Viviamo ai tempi della fine a cui ci sta portando il capitalismo, con la crisi ecologica globale che mostra gli effetti più visibili negli eventi estremi del cambiamento climatico. In questi mesi caratterizzati dalla pandemia, comunque, il pensatore sloveno ha scritto un diario filosofico-politico intorno all’emergenza socio-sanitaria, che è stato di recente pubblicato con il titolo Virus. Catastrofe e solidarietà (Ponte alle Grazie, 2020) e dove esamina lo stato delle cose, in riferimento all’esistenza individuale, alla vita collettiva e alle relazioni di potere all’interno dell’arena societaria. Si intravedono nuovi pericoli, ma forse anche inedite possibilità di progresso nell’organizzazione della vita quotidiana e del rapporto con l’ambiente naturale.

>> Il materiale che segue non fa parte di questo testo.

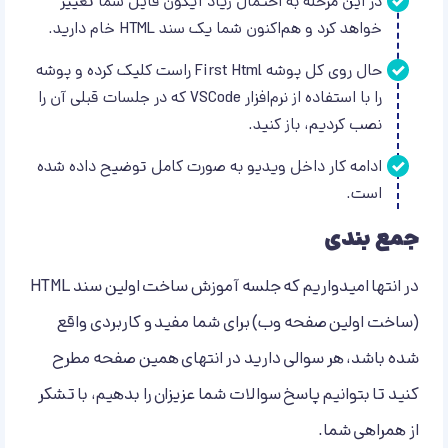
در این مرحله به احتمال زیاد آیکون فایل شما تغییر
خواهد کرد و هم‌اکنون شما یک سند HTML خام دارید.
حال روی کل پوشه First Html راست کلیک کرده و پوشه
را با استفاده از نرم‌افزار VSCode که در جلسات قبلی آن را
نصب کردیم، باز کنید.
ادامه کار داخل ویدیو به صورت کامل توضیح داده شده
است.
جمع بندی
در انتها امیدواریم که جلسه آموزش ساخت اولین سند HTML
(ساخت اولین صفحه وب) برای شما مفید و کاربردی واقع
شده باشد، هر سوالی دارید در انتهای همین صفحه مطرح
کنید تا بتوانیم پاسخ سوالات شما عزیزان را بدهیم، با تشکر
از همراهی شما.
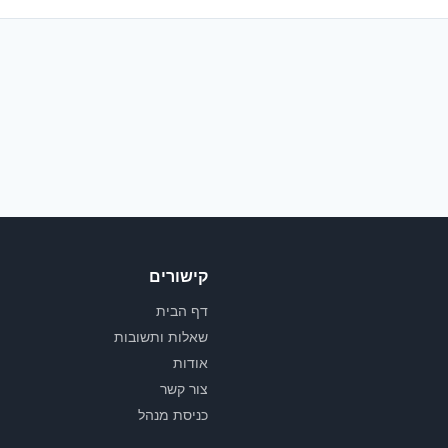
קישורים
דף הבית
שאלות ותשובות
אודות
צור קשר
כניסת מנהל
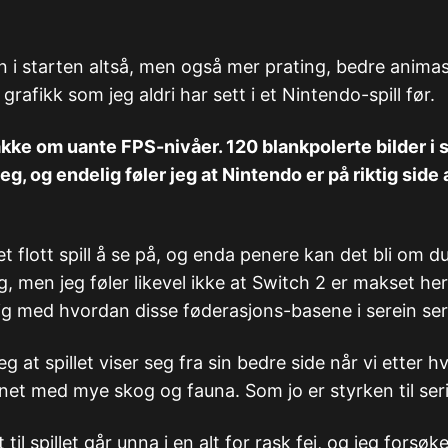
on i starten altså, men også mer prating, bedre anima
rafikk som jeg aldri har sett i et Nintendo-spill før.
akke om uante FPS-nivåer. 120 blankpolerte bilder i
g, og endelig føler jeg at Nintendo er på riktig side
t flott spill å se på, og enda penere kan det bli om du 
, men jeg føler likevel ikke at Switch 2 er makset her
elig med hvordan disse føderasjons-basene i serein ser
g at spillet viser seg fra sin bedre side når vi etter 
net med mye skog og fauna. Som jo er styrken til ser
til spillet går unna i en alt for rask fei, og jeg forsøke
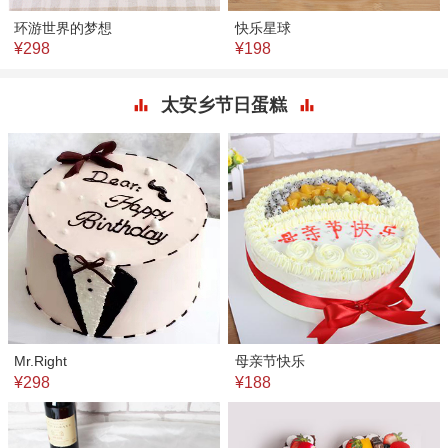
环游世界的梦想
快乐星球
¥298
¥198
太安乡节日蛋糕
Mr.Right
母亲节快乐
¥298
¥188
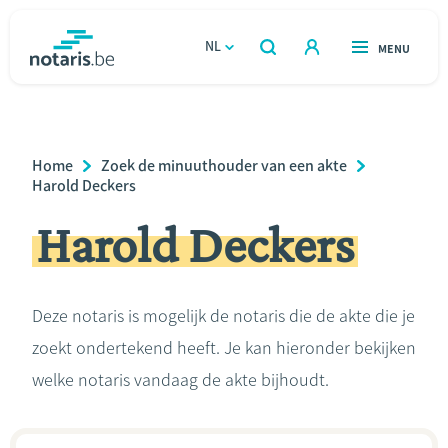
Overslaan
en
NL
OPEN
MENU
OPEN
ZOEKEN
naar
notaris.be
homepage
de
VIND EEN NOTARIS
Wonen
inhoud
Breadcrumb
Home
Zoek de minuuthouder van een akte
gaan
Relatie & samenleven
Harold Deckers
Harold Deckers
Erven & schenken
Ondernemen
Deze notaris is mogelijk de notaris die de akte die je
zoekt ondertekend heeft. Je kan hieronder bekijken
Over de notaris
welke notaris vandaag de akte bijhoudt.
Rekenmodules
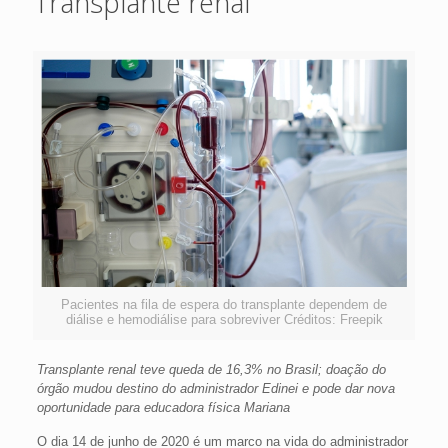
Transplante renal
Pacientes na fila de espera do transplante dependem de
diálise e hemodiálise para sobreviver Créditos: Freepik
Transplante renal teve queda de 16,3% no Brasil; doação do
órgão mudou destino do administrador Edinei e pode dar nova
oportunidade para educadora física Mariana
O dia 14 de junho de 2020 é um marco na vida do administrador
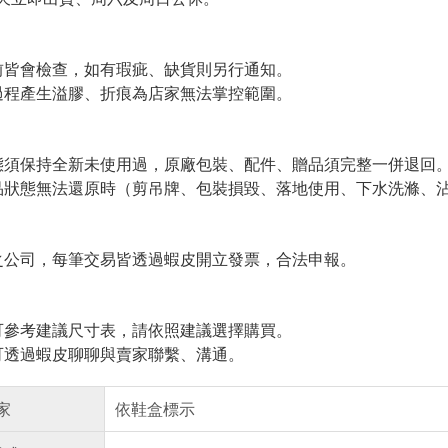
皆會檢查，如有瑕疵、缺貨則另行通知。
程產生溢膠、折痕為店家無法掌控範圍。
須保持全新未使用過，原廠包裝、配件、贈品須完整一併退回
狀態無法還原時（剪吊牌、包裝損毀、落地使用、下水洗滌、沾
公司，每筆交易皆透過蝦皮開立發票，合法申報。
參考建議尺寸表，請依照建議選擇購買。
透過蝦皮聊聊與賣家聯繫、溝通。
家
依鞋盒標示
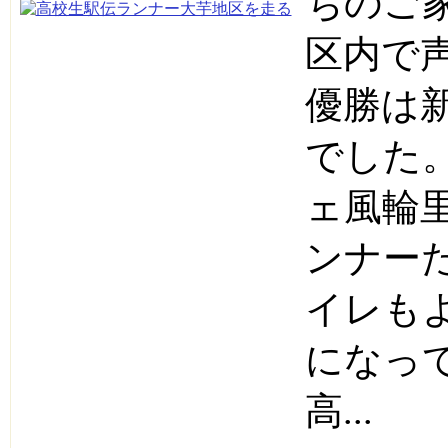
ちのご
区内で
優勝は
でした
ェ風輪
ンナー
イレも
になっ
高...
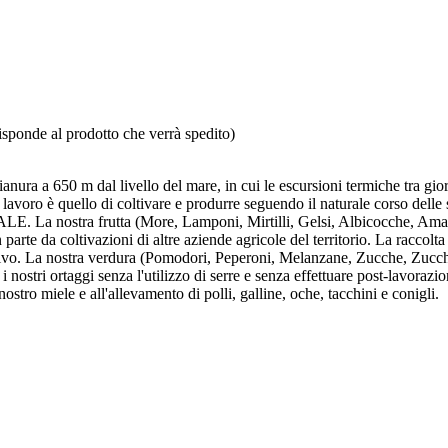
isponde al prodotto che verrà spedito)
ura a 650 m dal livello del mare, in cui le escursioni termiche tra giorno
 lavoro è quello di coltivare e produrre seguendo il naturale corso delle 
. La nostra frutta (More, Lamponi, Mirtilli, Gelsi, Albicocche, Amar
parte da coltivazioni di altre aziende agricole del territorio. La raccol
ttivo. La nostra verdura (Pomodori, Peperoni, Melanzane, Zucche, Zucchi
i nostri ortaggi senza l'utilizzo di serre e senza effettuare post-lavorazio
ostro miele e all'allevamento di polli, galline, oche, tacchini e conigli.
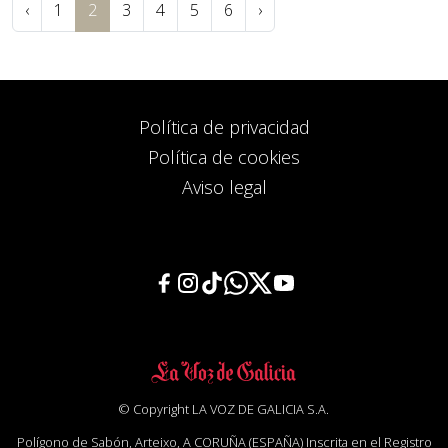
‹
1
2
3
4
5
6
›
Política de privacidad
Política de cookies
Aviso legal
© Copyright LA VOZ DE GALICIA S.A.
Polígono de Sabón, Arteixo, A CORUÑA (ESPAÑA) Inscrita en el Registro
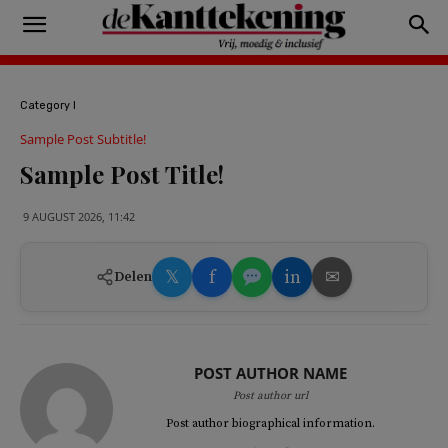
Category I
Sample Post Subtitle!
Sample Post Title!
9 AUGUST 2026, 11:42
𝕏
f
in
✉
Delen
POST AUTHOR NAME
Post author url
Post author biographical information.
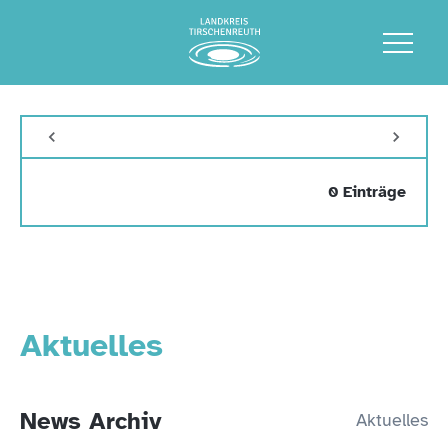
0 Einträge
Aktuelles
News Archiv
Aktuelles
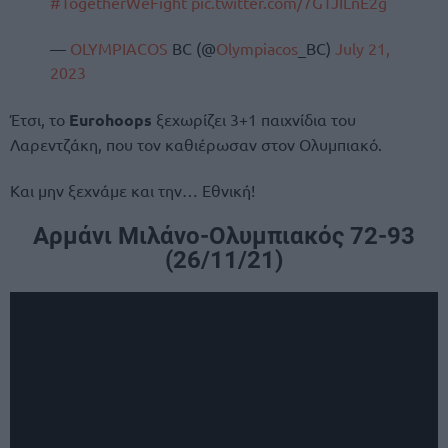
#TogetherWeFight
pic.twitter.com/7GTJILnE2g
—
OLYMPIACOS
BC (@
Olympiacos
_BC)
July 21,
2023
Έτσι, το
Eurohoops
ξεχωρίζει 3+1 παιχνίδια του
Λαρεντζάκη, που τον καθιέρωσαν στον Ολυμπιακό.
Και μην ξεχνάμε και την… Εθνική!
Αρμάνι Μιλάνο-Ολυμπιακός 72-93
(26/11/21)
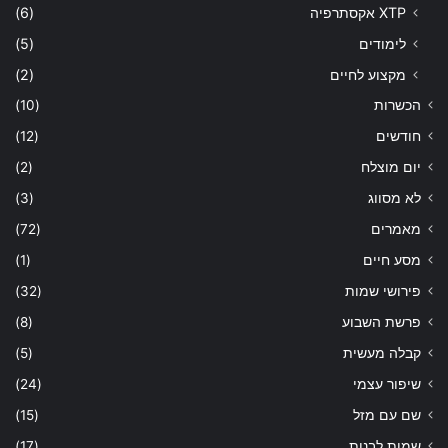
XTP אקסתרפיה
(6)
לימודים
(5)
מקצוע לחיים
(2)
הכשרות
(10)
חודשים
(12)
יום מוצלח
(2)
לא מסווג
(3)
מאמרים
(72)
מסע חיים
(1)
פירושי שמות
(32)
פרשת השבוע
(8)
קבלה מעשית
(5)
שיפור עצמי
(24)
שם עם מזל
(15)
שמות לבנות
(17)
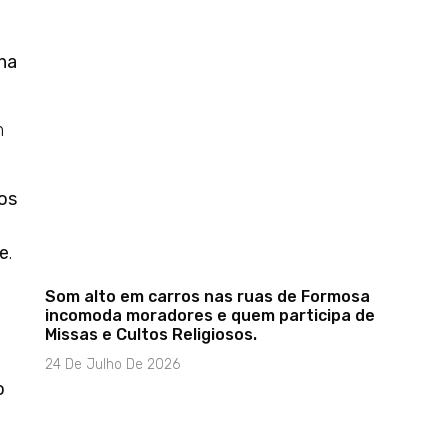
na
m
tos
e
.
Som alto em carros nas ruas de Formosa
incomoda moradores e quem participa de
Missas e Cultos Religiosos.
24 De Julho De 2026
o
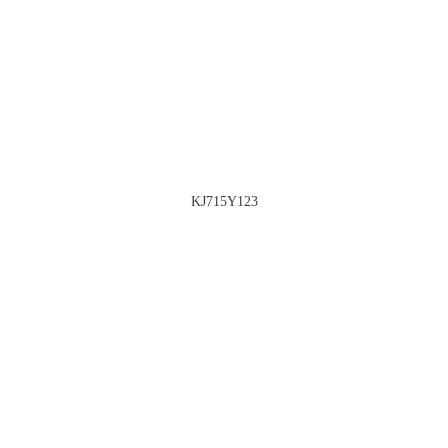
KJ715Y123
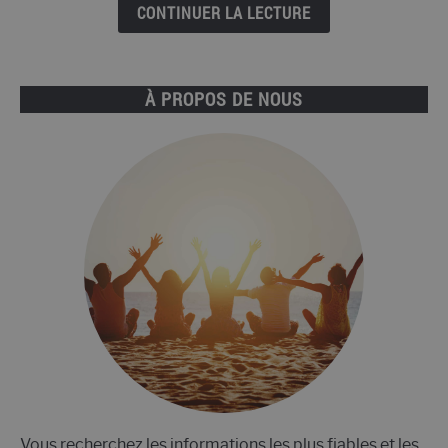
Quelles
CONTINUER LA LECTURE
sont
les
différences?
À PROPOS DE NOUS
Vous recherchez les informations les plus fiables et les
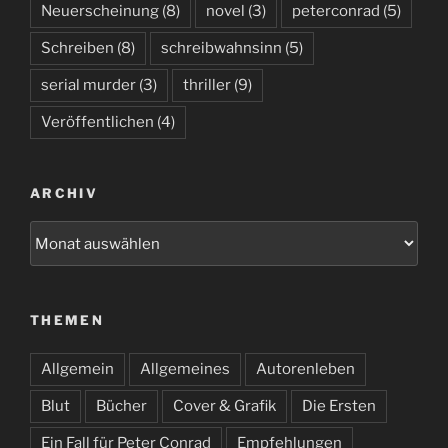
Neuerscheinung
(8)
novel
(3)
peterconrad
(5)
Schreiben
(8)
schreibwahnsinn
(5)
serial murder
(3)
thriller
(9)
Veröffentlichen
(4)
ARCHIV
Archiv
THEMEN
Allgemein
Allgemeines
Autorenleben
Blut
Bücher
Cover & Grafik
Die Ersten
Ein Fall für Peter Conrad
Empfehlungen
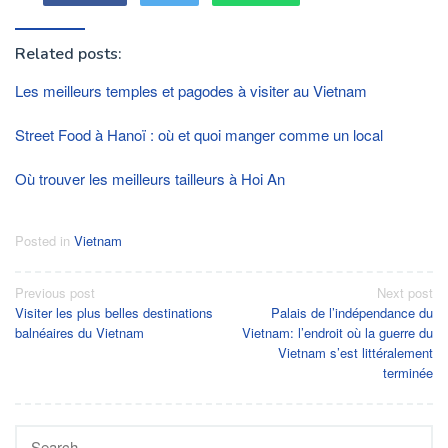
Related posts:
Les meilleurs temples et pagodes à visiter au Vietnam
Street Food à Hanoï : où et quoi manger comme un local
Où trouver les meilleurs tailleurs à Hoi An
Posted in
Vietnam
Post
Previous post
Next post
Visiter les plus belles destinations
Palais de l’indépendance du
navigation
balnéaires du Vietnam
Vietnam: l’endroit où la guerre du
Vietnam s’est littéralement
terminée
Search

Facciamo fatica a prevedere le gravi e forse irreversibili conseguenze sugli equilibri del sistema economico-finanziario e sulle fratture sociali sempre più vistose, che testimoniano il fallimento del capitalismo, una ideologia sistemica che aveva promesso il paradiso del benessere planetario, negando la possibilità di ogni alternativa. Slavoj Žižek, il filosofo delle cause perse, tuttavia, ci ricorda che è proprio quando il desiderio viene represso dal dominio dell’esistente e dalla disperazione più profonda che riemerge l’immaginario degli esseri umani al fine di colmare il vuoto della perdita originaria e vitale. La politica della sinistra radicale, quindi, può e deve ritrovare il coraggio di riprendere la lotta sociale per costruire una narrazione che favorisca il cambiamento.